The research will adopt a case-study approach and combine close reading and distant reading to explore the changing meaning of a particular event (self-immolation, civic massacre) across its multiple mediations both at home and abroad. The event(s) chosen should have become a site of (counter) memory and generated a significant cultural afterlife. The cases may bear on demonstrations anywhere in Europe taking place in the period 1960-1970. Applications bearing on Eastern Europe and Turkey are particularly welcomed.
Applicants are invited to submit a research proposal of max 1000 words outlining their chosen case and how they would approach it in light of the overall aims of the project. Successful applicants will have a demonstrable capacity to conduct original academic research in cultural memory studies in a collaborative setting.
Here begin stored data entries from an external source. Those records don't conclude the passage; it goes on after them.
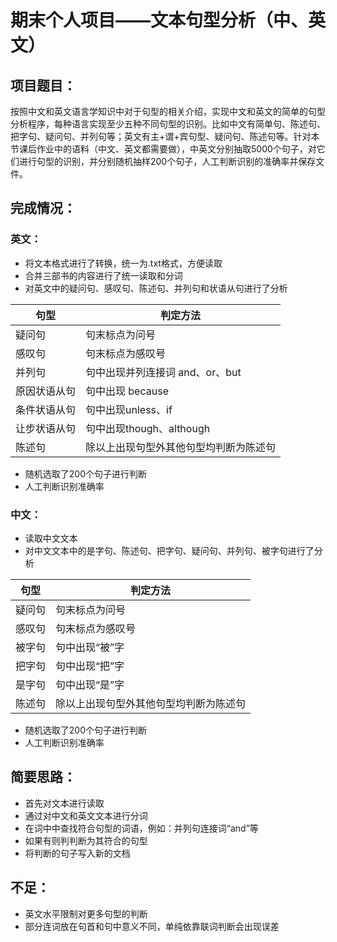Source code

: # 期末个人项目——文本句型分析（中、英文）

## 项目题目：
按照中文和英文语言学知识中对于句型的相关介绍，实现中文和英文的简单的句型分析程序，每种语言实现至少五种不同句型的识别。比如中文有简单句、陈述句、把字句、疑问句、并列句等；英文有主+谓+宾句型、疑问句、陈述句等。针对本节课后作业中的语料（中文、英文都需要做），中英文分别抽取5000个句子，对它们进行句型的识别，并分别随机抽样200个句子，人工判断识别的准确率并保存文件。

## 完成情况：

### 英文：
   * 将文本格式进行了转换，统一为.txt格式，方便读取
   * 合并三部书的内容进行了统一读取和分词
   * 对英文中的疑问句、感叹句、陈述句、并列句和状语从句进行了分析

|句型 | 判定方法|
|----------------|-------------------------------------|
|疑问句 | 句末标点为问号|
|感叹句 | 句末标点为感叹号|
|并列句 | 句中出现并列连接词 and、or、but|
|原因状语从句 | 句中出现 because|
|条件状语从句 | 句中出现unless、if|
|让步状语从句 | 句中出现though、although|
|陈述句 | 除以上出现句型外其他句型均判断为陈述句|
   
   * 随机选取了200个句子进行判断
   * 人工判断识别准确率
        
   
### 中文：
   * 读取中文文本
   * 对中文文本中的是字句、陈述句、把字句、疑问句、并列句、被字句进行了分析
   
|句型 | 判定方法|
|----------------|-------------------------------------|
|疑问句 | 句末标点为问号|
|感叹句 | 句末标点为感叹号|
|被字句 | 句中出现“被”字|
|把字句 | 句中出现“把”字|
|是字句 | 句中出现“是”字|
|陈述句 | 除以上出现句型外其他句型均判断为陈述句|
    
   * 随机选取了200个句子进行判断
   * 人工判断识别准确率
    
## 简要思路：
   * 首先对文本进行读取
   * 通过对中文和英文文本进行分词
   * 在词中中查找符合句型的词语，例如：并列句连接词“and”等
   * 如果有则判判断为其符合的句型
   * 将判断的句子写入新的文档
   
## 不足：
   * 英文水平限制对更多句型的判断
   * 部分连词放在句首和句中意义不同，单纯依靠联词判断会出现误差
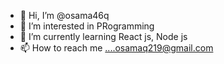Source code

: - 👋 Hi, I’m @osama46q
- 👀 I’m interested in PRogramming
- 🌱 I’m currently learning React js, Node js
- 📫 How to reach me ....osamaq219@gmail.com

<!---
osama46q/osama46q is a ✨ special ✨ repository because its `README.md` (this file) appears on your GitHub profile.
You can click the Preview link to take a look at your changes.
--->
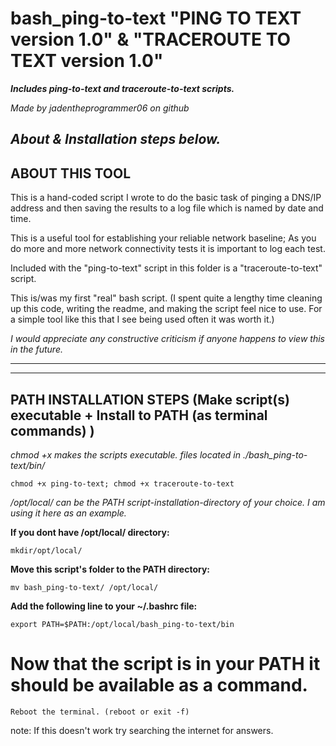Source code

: # bash_ping-to-text "PING TO TEXT version 1.0" & "TRACEROUTE TO TEXT version 1.0"
***Includes ping-to-text and traceroute-to-text scripts.***

*Made by jadentheprogrammer06 on github*
 
*About & Installation steps below.*
---------------------------------------------------
ABOUT THIS TOOL
---------------------------------------------------
This is a hand-coded script I wrote to do the basic task of
pinging a DNS/IP address and then saving the results to
a log file which is named by date and time.

This is a useful tool for establishing your reliable network baseline; As you do more and more network connectivity tests it is important to log each test.

Included with the "ping-to-text" script in this folder is a "traceroute-to-text" script.

This is/was my first "real" bash script. (I spent quite a lengthy time cleaning up this code, writing the readme, and making the script
feel nice to use. For a simple tool like this that I see being used often it was worth it.)

*I would appreciate any constructive criticism if anyone happens to view this in the future.*

---------------------------------------------------

----------------------------------------------------
PATH INSTALLATION STEPS (Make script(s) executable + Install to PATH (as terminal commands) )
----------------------------------------------------
*chmod +x makes the scripts executable.*
*files located in ./bash_ping-to-text/bin/*

	chmod +x ping-to-text; chmod +x traceroute-to-text

*/opt/local/ can be the PATH script-installation-directory of your choice. I am using it here as an example.*


**If you dont have /opt/local/ directory:**

	mkdir/opt/local/


**Move this script's folder to the PATH directory:**

	mv bash_ping-to-text/ /opt/local/


**Add the following line to your ~/.bashrc file:**

	export PATH=$PATH:/opt/local/bash_ping-to-text/bin


# Now that the script is in your PATH it should be available as a command.
	Reboot the terminal. (reboot or exit -f)

note: If this doesn't work try searching the internet for answers.
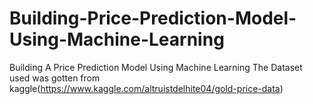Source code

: # Building-Price-Prediction-Model-Using-Machine-Learning
Building A Price Prediction Model Using Machine Learning
The Dataset used was gotten from kaggle(https://www.kaggle.com/altruistdelhite04/gold-price-data)
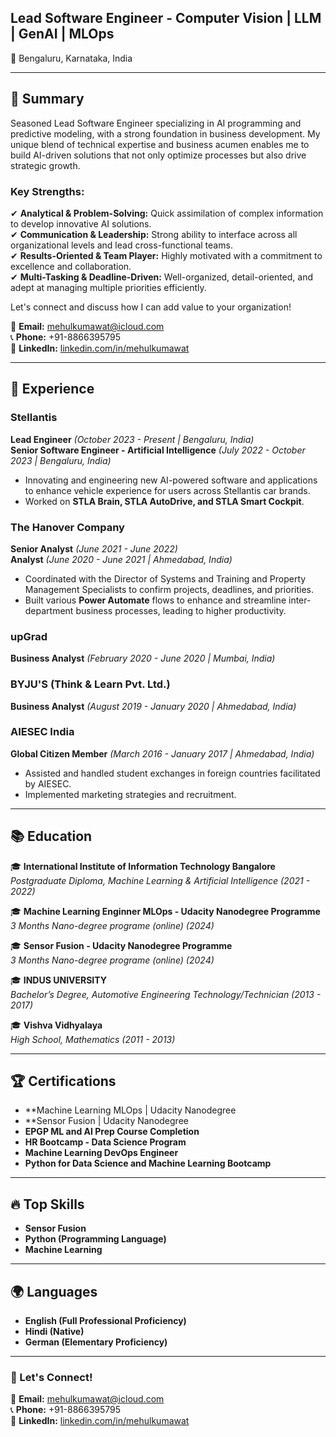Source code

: ## Lead Software Engineer - Computer Vision | LLM | GenAI | MLOps

📍 Bengaluru, Karnataka, India

---

## 📌 Summary
Seasoned Lead Software Engineer specializing in AI programming and predictive modeling, with a strong foundation in business development. My unique blend of technical expertise and business acumen enables me to build AI-driven solutions that not only optimize processes but also drive strategic growth.

### **Key Strengths:**
✔ **Analytical & Problem-Solving:** Quick assimilation of complex information to develop innovative AI solutions.  
✔ **Communication & Leadership:** Strong ability to interface across all organizational levels and lead cross-functional teams.  
✔ **Results-Oriented & Team Player:** Highly motivated with a commitment to excellence and collaboration.  
✔ **Multi-Tasking & Deadline-Driven:** Well-organized, detail-oriented, and adept at managing multiple priorities efficiently.  

Let's connect and discuss how I can add value to your organization!

📧 **Email:** mehulkumawat@icloud.com  
📞 **Phone:** +91-8866395795  
🔗 **LinkedIn:** [linkedin.com/in/mehulkumawat](https://www.linkedin.com/in/mehulkumawat)  

---

## 🚀 Experience

### **Stellantis**  
**Lead Engineer** *(October 2023 - Present | Bengaluru, India)*  
**Senior Software Engineer - Artificial Intelligence** *(July 2022 - October 2023 | Bengaluru, India)*  
- Innovating and engineering new AI-powered software and applications to enhance vehicle experience for users across Stellantis car brands.
- Worked on **STLA Brain, STLA AutoDrive, and STLA Smart Cockpit**.

### **The Hanover Company**  
**Senior Analyst** *(June 2021 - June 2022)*  
**Analyst** *(June 2020 - June 2021 | Ahmedabad, India)*  
- Coordinated with the Director of Systems and Training and Property Management Specialists to confirm projects, deadlines, and priorities.
- Built various **Power Automate** flows to enhance and streamline inter-department business processes, leading to higher productivity.

### **upGrad**  
**Business Analyst** *(February 2020 - June 2020 | Mumbai, India)*

### **BYJU'S (Think & Learn Pvt. Ltd.)**  
**Business Analyst** *(August 2019 - January 2020 | Ahmedabad, India)*

### **AIESEC India**  
**Global Citizen Member** *(March 2016 - January 2017 | Ahmedabad, India)*
- Assisted and handled student exchanges in foreign countries facilitated by AIESEC.
- Implemented marketing strategies and recruitment.

---

## 📚 Education

🎓 **International Institute of Information Technology Bangalore**  
*Postgraduate Diploma, Machine Learning & Artificial Intelligence (2021 - 2022)*

🎓 **Machine Learning Enginner MLOps - Udacity Nanodegree Programme**  
*3 Months Nano-degree programe (online) (2024)*

🎓 **Sensor Fusion - Udacity Nanodegree Programme**  
*3 Months Nano-degree programe (online) (2024)*

🎓 **INDUS UNIVERSITY**  
*Bachelor’s Degree, Automotive Engineering Technology/Technician (2013 - 2017)*

🎓 **Vishva Vidhyalaya**  
*High School, Mathematics (2011 - 2013)*

---

## 🏆 Certifications
- **Machine Learning MLOps | Udacity Nanodegree
- **Sensor Fusion | Udacity Nanodegree
- **EPGP ML and AI Prep Course Completion**
- **HR Bootcamp - Data Science Program**
- **Machine Learning DevOps Engineer**
- **Python for Data Science and Machine Learning Bootcamp**

---

## 🔥 Top Skills
- **Sensor Fusion**
- **Python (Programming Language)**
- **Machine Learning**

---

## 🌍 Languages
- **English (Full Professional Proficiency)**
- **Hindi (Native)**
- **German (Elementary Proficiency)**

---

### 🚀 Let's Connect!
📧 **Email:** mehulkumawat@icloud.com  
📞 **Phone:** +91-8866395795  
🔗 **LinkedIn:** [linkedin.com/in/mehulkumawat](https://www.linkedin.com/in/mehulkumawat)  
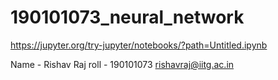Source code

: # 190101073_neural_network
https://jupyter.org/try-jupyter/notebooks/?path=Untitled.ipynb

Name - Rishav Raj
roll - 190101073
rishavraj@iitg.ac.in
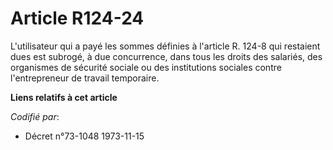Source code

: # Article R124-24

L'utilisateur qui a payé les sommes définies à l'article R. 124-8 qui restaient dues est subrogé, à due concurrence, dans
tous les droits des salariés, des organismes de sécurité sociale ou des institutions sociales contre l'entrepreneur de
travail temporaire.

**Liens relatifs à cet article**

_Codifié par_:

  - Décret n°73-1048 1973-11-15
Your tasks as PhD candidates will include:
The appointment will be full-time (1.0 FTE), initially for a period of 18 months. Upon a positive evaluation, the contract will be extended for the remaining period of 30 months (4 years in total). The gross monthly starts at €2,325 in the first year, and ends at €2,972 in the fourth year (scale P Collective Labour Agreement Dutch Universities) gross per month for a full-time employment.
Salaries are supplemented with a holiday bonus of 8% and an end-of-the-year allowance of 8.3% per year. In addition, Utrecht University offers excellent secondary conditions, including an attractive retirement scheme, (partly paid) parental leave and flexible employment conditions . You will find here more information about working at Utrecht University.
A better future for everyone. This ambition motivates our scientists in executing their leading research and inspiring teaching. At Utrecht University, the various disciplines collaborate intensively towards major societal themes. Our focus is on Dynamics of Youth, Institutions for Open Societies, Life Sciences and Sustainability.
The Faculty of Humanities has around 6,000 students and 900 staff members. It is made up of four Departments: Philosophy and Religious Studies, History and Art History, Media and Culture Studies, and Languages, Literature, and Communication. Enthusiastic and committed faculty members and excellent amenities in the historical city centre of Utrecht, where the faculty is housed, make for an inspiring working environment. Members of the ReAct team are attached to the Research Institute for Cultural Inquiry (ICON) and to the Department of Languages, Literature, and Communication (TLC).